大きな違いはいくつかあるんだけど、まず、大麻は一切の利用が認められていないのだ。
先に言ったように既存産業があるので、「成熟した茎と趣旨及びその製品を除く」とされていて、麻の繊維や種子(七味唐辛子に入っていたり、小鳥のえさに使われたりするよ。)は規制の対象からはずれているんだ。
あくまでもトリップするのに使われるものが規制対象というわけ。
で、特徴的なのは、目的を問わず利用が禁止されているという点。
モルヒネのような麻薬や覚醒剤の一部は、医師の処方があれば特別の場合に医療利用が認められているのだ。
海外では大麻の医療利用を認めている例もあるようなんだけど、日本では認めていないので、一部の人たちが「医療用大麻解禁」と主張しているんだよね・・・。

大麻取締法で認められている大麻の取扱いは、大麻草の栽培と研究利用だけ。
その栽培と研究を合わせて「大麻利用」としているのだ。
これらは都道府県知事からの免許制だよ。
栽培はもちろん、繊維と実をとる目的での栽培のみが認められていて、国内では、トチギシロというトリップ成分の含有量の極めて低い栽培品種が確立されているよ。
研究については、研究利用のための栽培と使用が認められていて、研究で使う場合については、厚生労働大臣の特別の許可があれば輸出又は輸入もできることになっているよ。

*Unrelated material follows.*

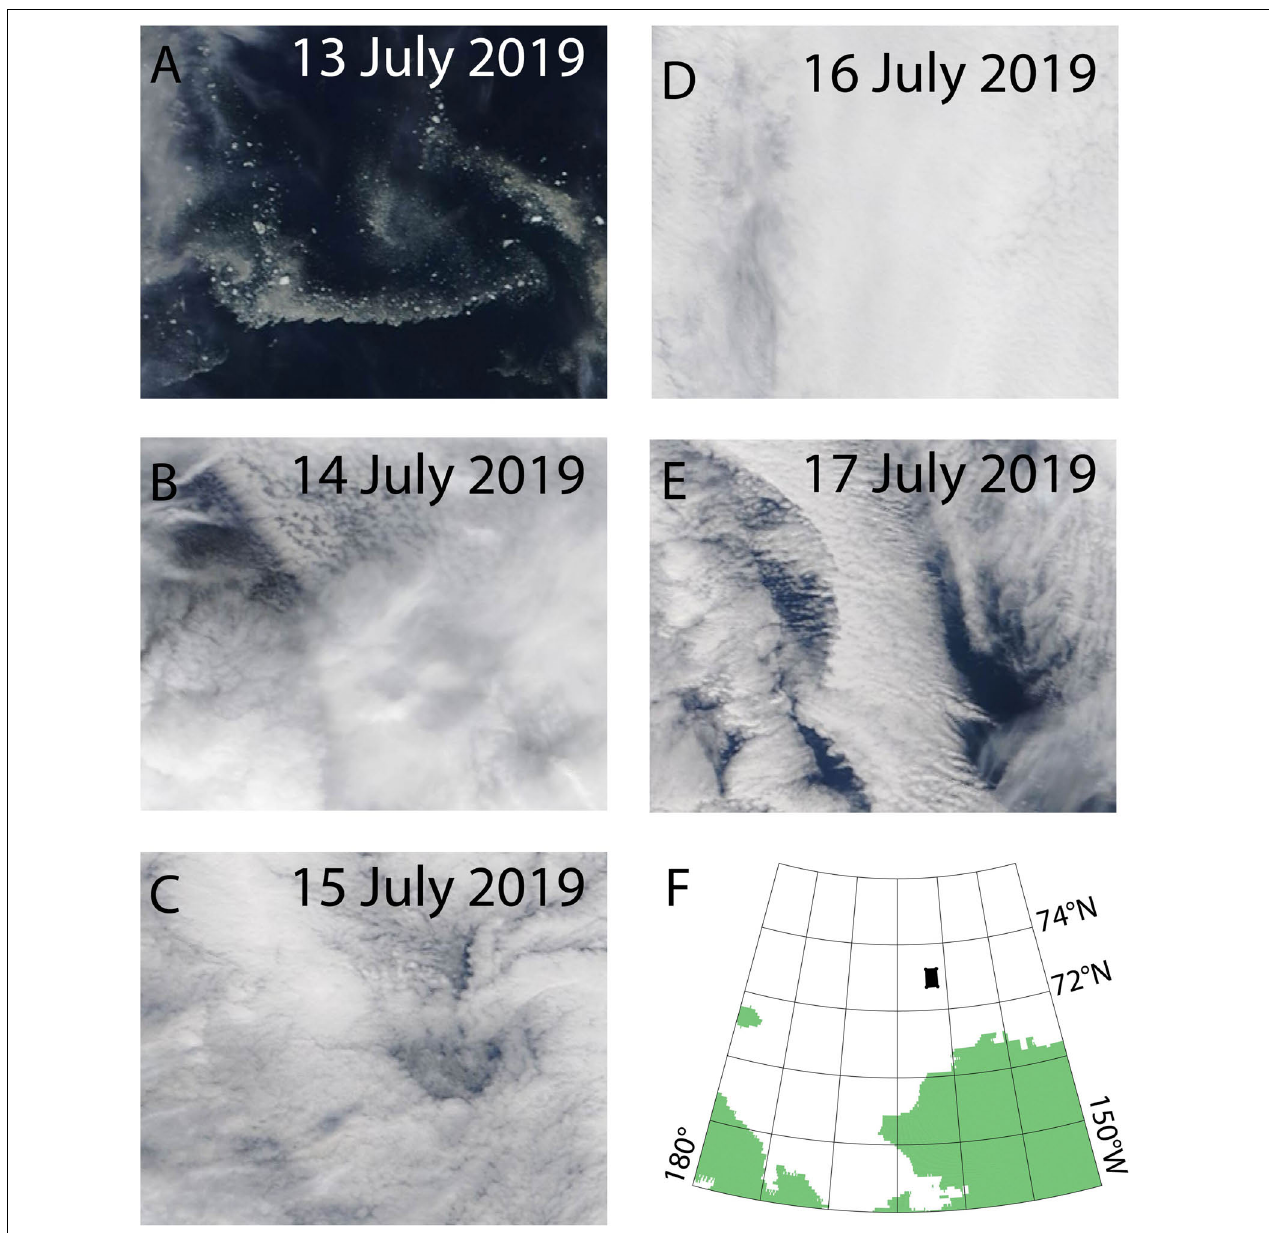
FIGURE 8 | Daily “natural color” images from the MODIS instrument aboard the Terra satellite. These images are centered at 161.46W, 72.97N and span approximately 60 km meridionally (vertical) and 18 km zonally (horizontal). The ice edge visible in panel (A) was targeted for exploration on 13 July 2019, but skies remained cloudy from 14 July through contact with the remnants of the band in the first hour (UTC) of 18 July panels (B–E) . The black rectangle in panel (F) shows the location of the images.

完全に野生種の大麻草はすでにないらしいんだけど、大麻草は栽培が比較的簡単で、普通に自生していたりもするのだ。
蛍光灯の光でも栽培できるので、押し入れで隠れて栽培したり、大学の裏でこっそり栽培したり、なんてのが時々摘発されるのだ。
大麻は、「単純所持」で五年以下の懲役になるんだけど、そもそも大麻取扱者は大麻取扱者以外に大麻を譲り渡してはいけないので、誰かが大麻を所持していた場合、
①国内で人からもらったものなら、それを譲り渡した大麻取扱者が違法行為をしている
②海外から持ってきたなら、輸入が禁じられているので持ってきた人が違法行為をしている
③自分で育てたなら、無免許栽培なのでその育てた人が違法行為をしている
といった整理になて、さらに罰を受ける人が出てくるのだ。
いずれにせよ、大麻取扱者でない人が大麻を所持していた段階で、「単純所持」以外のなんらかの違法行為が行われていたことにはなるわけ。
なので、大麻が摘発された場合、その入手ルートが問題となって、さらに逮捕者が出るかどうかが変わってくるのだ。
所持しているのがある程度の確度を持ってわかっていても、容疑者を「泳がす」のはこのためなのだ。

麻薬の場合は医療利用があるため、製造とか販売とかの他の規制が必要になるんだけど、一切の利用が禁じられている大麻については非常にシンプルな規制になっているよ。
万が一医療用大麻が解禁されたとしても、麻薬の方の規制の枠組みに合流すればいいので、おそらくそこまで複雑な枠組みを新しく作ることにはならなさそう。
問題は、大麻は医療用に使う必要性がほぼ認められていないことだね。